Fifth-grade students from Thrasher Elementary School did a fantastic job presenting a Civil War Living History Museum on McCoy Farm last weekend.
They encircled the property with 16 exhibits that followed a time line before, during, and after the Civil War, according to fifth-grade Social Studies teacher Amy Garvich.
They started with the Antebellum period with students representing slaves and general populace, then moved on into the Civil War period with students acting as soldiers, generals, spies and such, before ending with the Reconstruction period that included students as carpet baggers, sharecroppers, and such from that period.
A group of “Porch Singers” provided background music as visitors moved through the living history museum.
Third- and fourth-graders were brought to McCoy Farm for dress rehearsal and to get a first-hand look of the project they’ll participate in fifth grade, while family and friends were invited the following day.
Tours began and ended with student groups acting as McCoy Farm historians who introduced visitors to the property that just had a log cabin and was used by Union forces for storage of livestock and other purposes during the Civil War. At the end, another group of historians then shared how McCoy farm evolved and was used after the Civil War through today.
The project was introduced in early fall with a lunch at McCoy Farm, where Thrasher parent and McCoy volunteer Kim Fookes shared the property’s history.

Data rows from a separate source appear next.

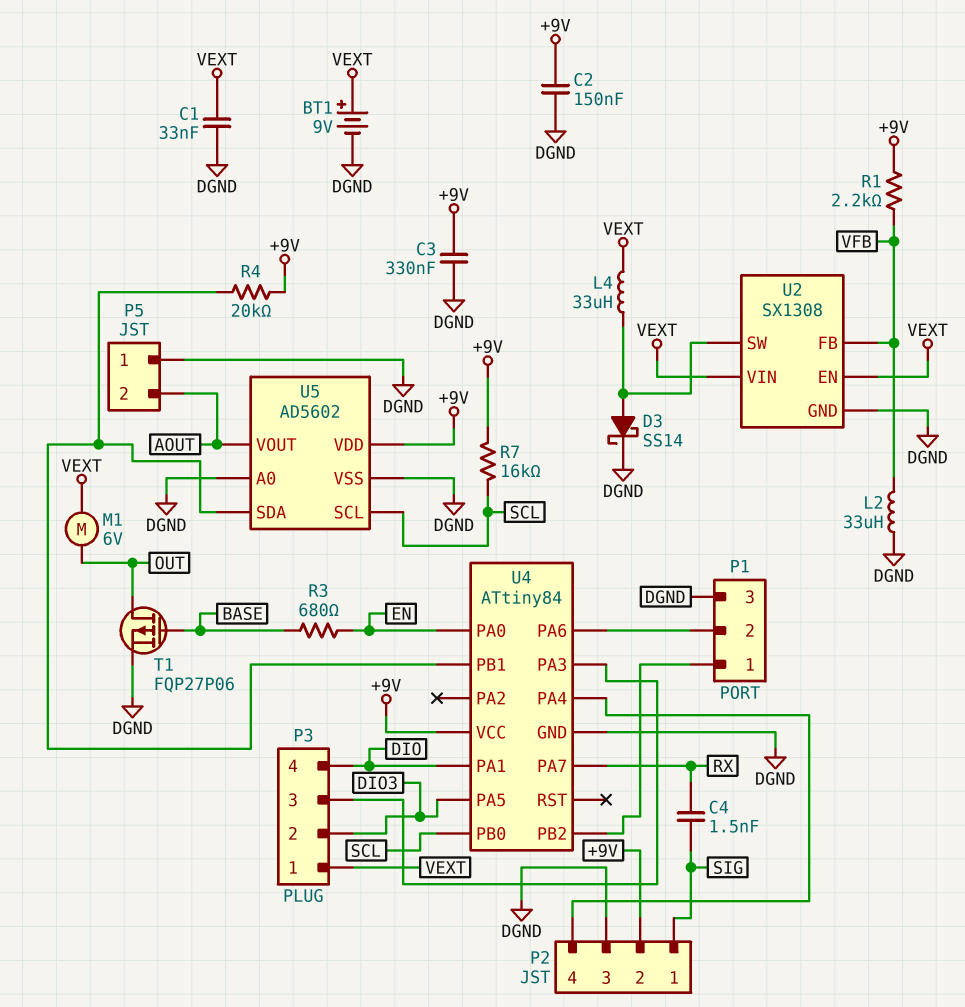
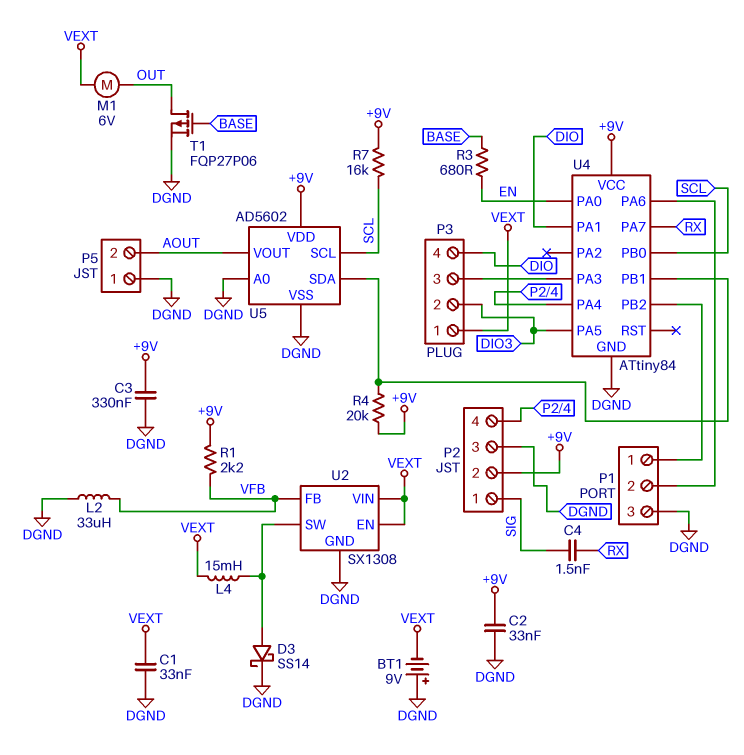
BT1: 9V (plus VEXT, minus DGND) -> 9V (plus DGND, minus VEXT)
C2: 150nF (+9V, DGND) -> 33nF (+9V, DGND)
L4: 33uH (U2/SW, VEXT) -> 15mH (U2/SW, VEXT)

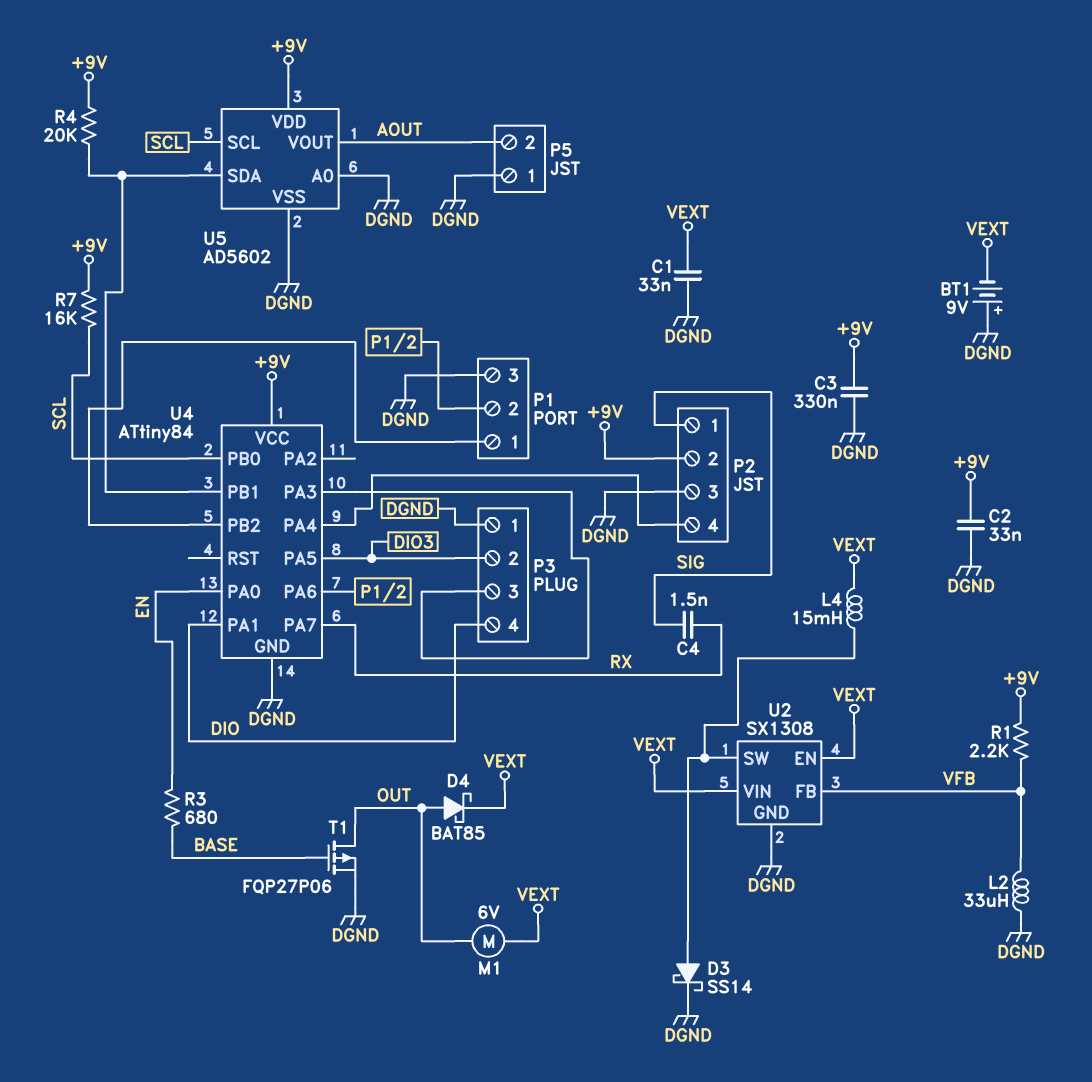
D4: none -> schottky BAT85 (A OUT, K VEXT)
P3 pin 1: VEXT -> DGND

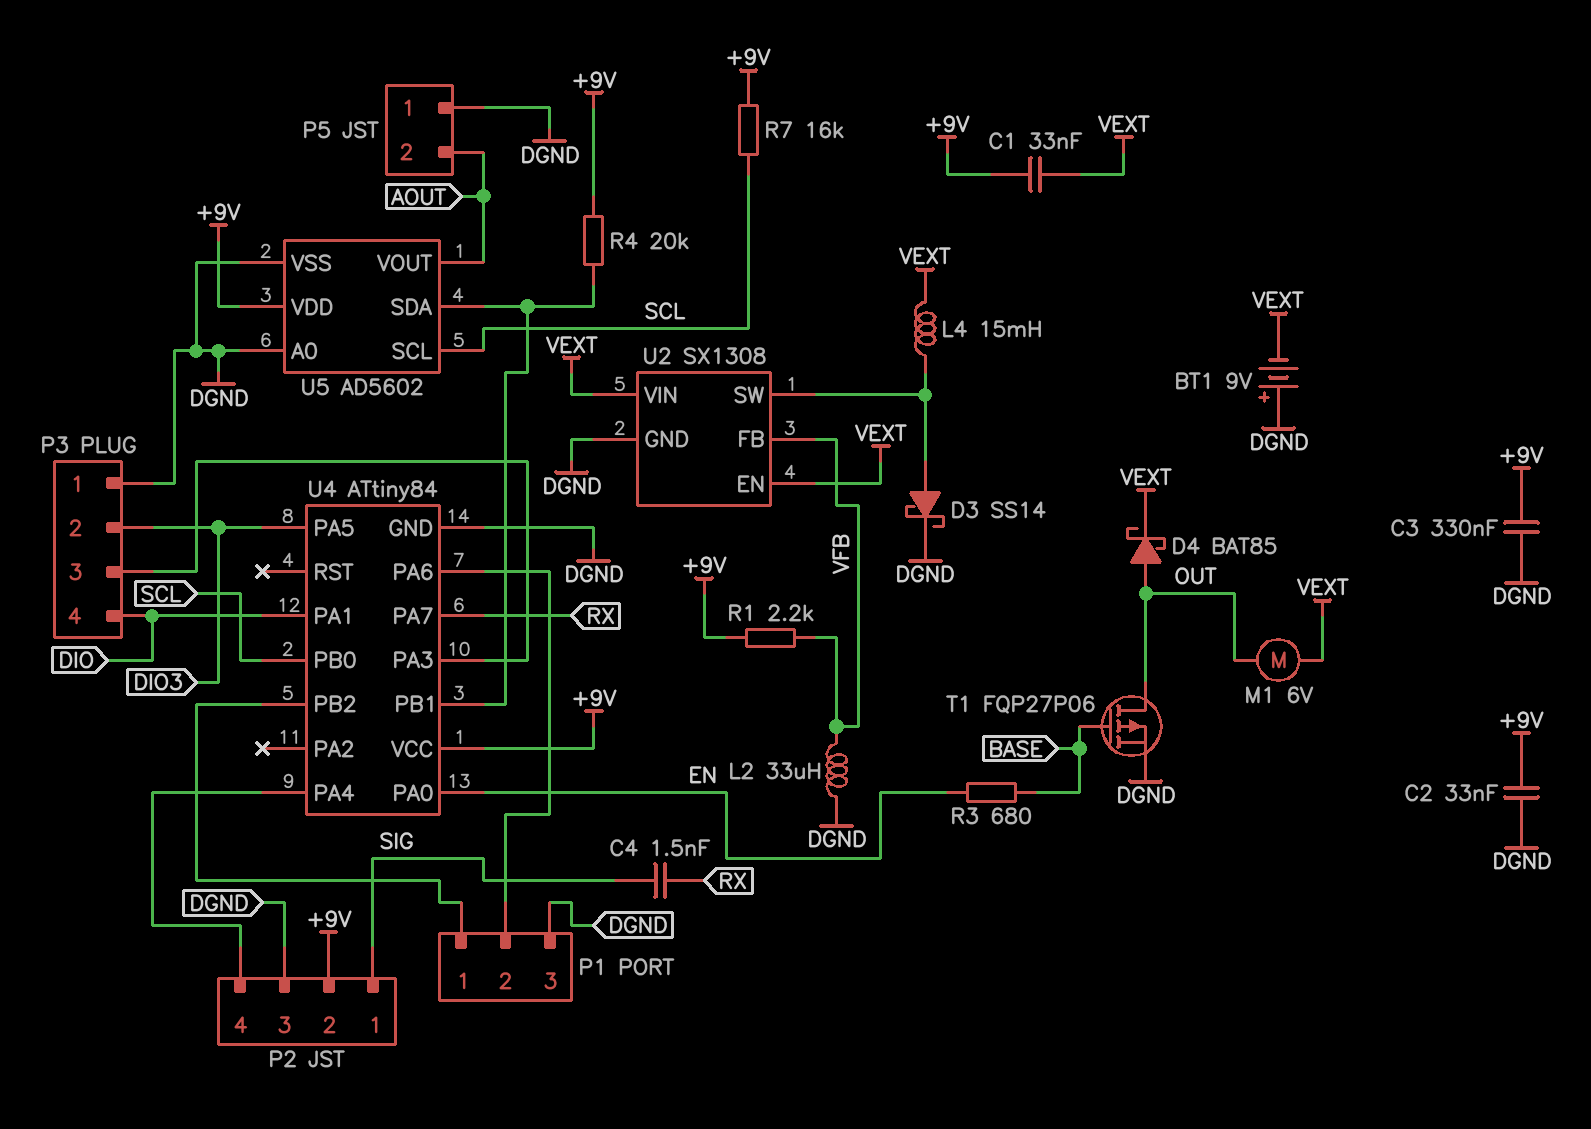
C1: 33nF (DGND, VEXT) -> 33nF (+9V, VEXT)

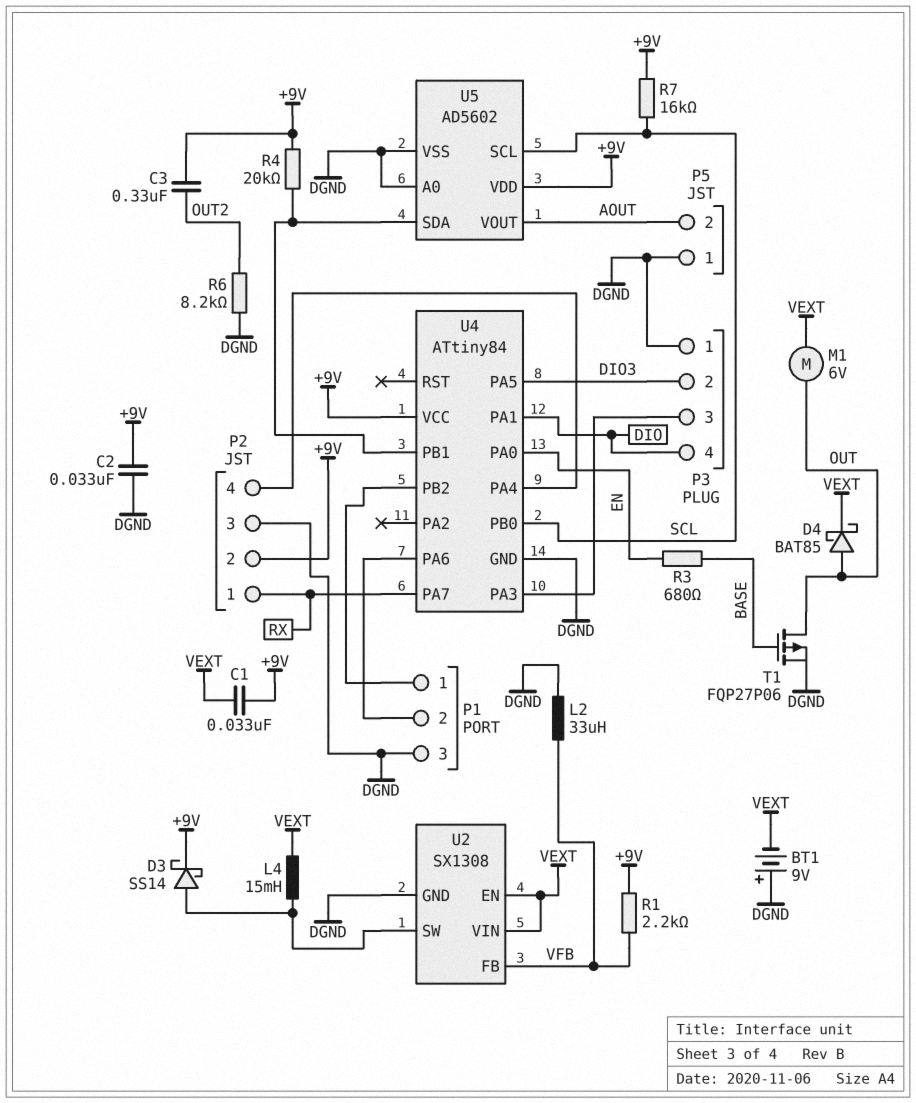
C3: 330nF (+9V, DGND) -> 330nF (+9V, OUT2)
C4: 1.5nF (RX, SIG) -> none
D3: schottky SS14 (A U2/SW, K DGND) -> schottky SS14 (A U2/SW, K +9V)
P2 pin 1: SIG -> RX
R6: none -> 8.2k (DGND, OUT2)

Students then had to submit up to three applications to teachers about which roles they’d like to present and how they might depict each of those roles during the living history museum. Once roles were assigned, students had to research them and gather or make appropriate clothing and accessories.
Ms. Garvich emphasized the living history museum was part of the school’s project-based learning and thus was incorporated into several classes outside social studies.
It was easy to incorporate into language arts, where students had to research, write and present speeches for their assigned roles and characters. Students also had to make signs to advertise the living history museum and post around town.
Students were graded on their research, rough drafts, speeches, and their actual presentation before then writing reflections on their experience at the living history museum.
When asked about the best part of the project, Ms. Garvich replied that “the kids were the highlights.
“When you walked that lane (at McCoy) and see all the kids dressed and go into their speeches, it was just great,” she said. “They do such good work.”
Other fifth-grade teachers involved with the project were Tracy Crosby, Karen Simpson, and Wes Wood.